The general maximum retention period is up to ten (10) years after the end of the relationship, in line with Uganda's tax and commercial record-keeping requirements. Specific data may be retained for shorter or longer periods depending on its purpose:
- Account information: while your account is active; deleted on request, subject to legal retention obligations.
- Order history and receipts: 10 years (tax and accounting compliance).
- Customer support communications: up to 3 years after closure of the matter.
- Marketing consent records: until consent is withdrawn, plus a short period to evidence the withdrawal.
- Fraud-related data: up to 10 years where retention is necessary for legal claims.
- Cookies and device data: as described in our Cookies Policy.
------------------------------------------------------------
6. INTERNATIONAL TRANSFERS
Your personal data is primarily processed and stored in Uganda. However, some of our service providers (for example, cloud hosting, payment processing, or email delivery) may be located outside Uganda. Where personal data is transferred internationally, we put appropriate safeguards in place, such as contractual data protection commitments, to ensure your data remains protected.
------------------------------------------------------------
7. AUTOMATED DECISION-MAKING AND PROFILING
We do not make decisions that significantly affect you based solely on automated processing of your data.
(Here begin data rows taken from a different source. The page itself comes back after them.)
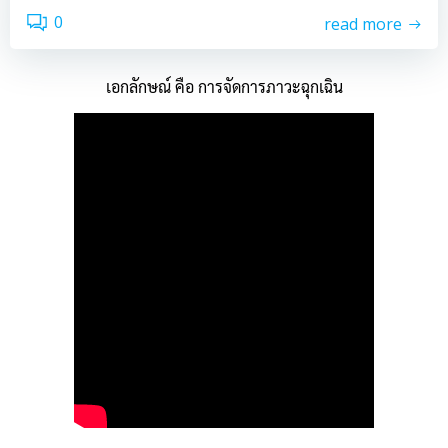
0
read more
เอกลักษณ์ คือ การจัดการภาวะฉุกเฉิน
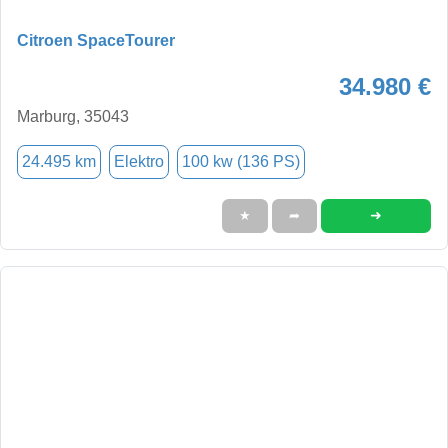
Citroen SpaceTourer
34.980 €
Marburg, 35043
24.495 km
Elektro
100 kw (136 PS)
➜
★
➦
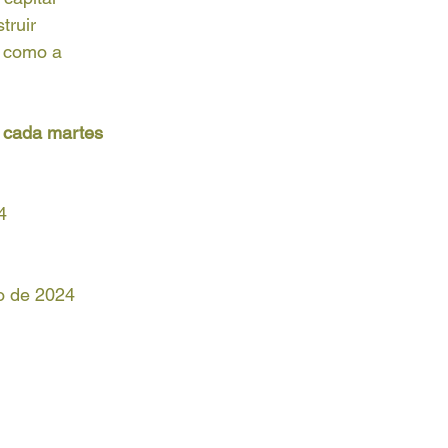
truir 
s como a 
y cada martes 
4
ro de 2024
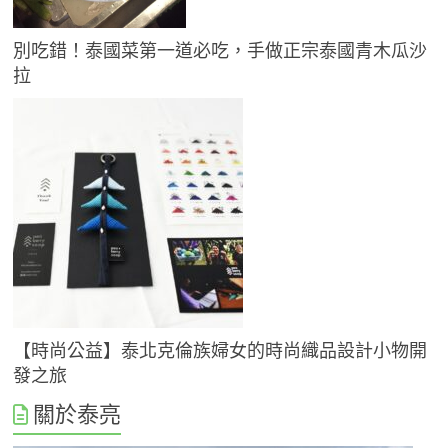
別吃錯！泰國菜第一道必吃，手做正宗泰國青木瓜沙
拉
【時尚公益】泰北克倫族婦女的時尚織品設計小物開
發之旅
關於泰亮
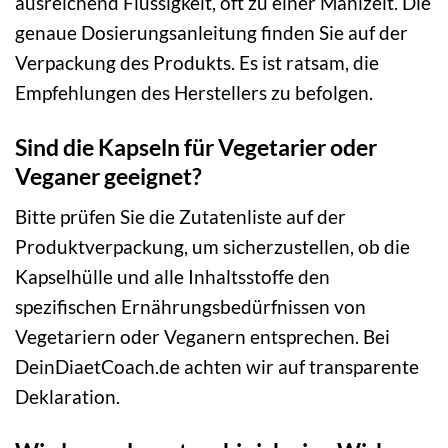
ausreichend Flüssigkeit, oft zu einer Mahlzeit. Die
genaue Dosierungsanleitung finden Sie auf der
Verpackung des Produkts. Es ist ratsam, die
Empfehlungen des Herstellers zu befolgen.
Sind die Kapseln für Vegetarier oder
Veganer geeignet?
Bitte prüfen Sie die Zutatenliste auf der
Produktverpackung, um sicherzustellen, ob die
Kapselhülle und alle Inhaltsstoffe den
spezifischen Ernährungsbedürfnissen von
Vegetariern oder Veganern entsprechen. Bei
DeinDiaetCoach.de achten wir auf transparente
Deklaration.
We may use automated tools to personalise your experience — for example, recommending items based on your past orders or suggesting nearby stores — but these do not have legal effects on you.
You may object to profiling at any time by emailing info@day2days.com.
------------------------------------------------------------
8. SECURITY MEASURES
Day2Days has implemented technical and organisational measures to protect your personal data against unauthorised access, alteration, loss, or disclosure. These include encrypted connections (HTTPS), access controls, secure payment processing through PCI-compliant providers, and regular security reviews. However, no system is completely secure, and we cannot guarantee absolute security.
------------------------------------------------------------
9. COOKIES
We use our own and third-party cookies to enable basic functionality, remember your preferences, analyse Platform usage, and (with your consent) deliver personalised advertising. For full details, please see our Cookies Policy.
------------------------------------------------------------
10. ARTIFICIAL INTELLIGENCE
We may use artificial intelligence technology, such as chatbots, to assist with customer support and to improve product recommendations. When AI tools are used, we maintain control over your data and do not share it with third parties to train AI models. Where AI is used, human review is available on request, and decisions with legal effects are not made by AI alone.
------------------------------------------------------------
11. CHANGES TO THIS POLICY
This Privacy Policy may be updated periodically. Material changes will be communicated to you by email or through a notice on the Platform before they take effect. The most recent update date is shown at the top of this Policy.
We will never modify this Policy in a way that reduces the protection of personal data we have already collected, without your consent.
------------------------------------------------------------
12. CONTACT
For any questions about this Privacy Policy, to exercise your rights, or to raise a privacy concern, please contact:
DishNet Africa Ltd (Day2Days)
Privacy Contact
1 Speke Road, Kampala, Uganda
Email: info@day2days.com
If you are not satisfied with our response, you may contact the Personal Data Protection Office (PDPO) of Uganda.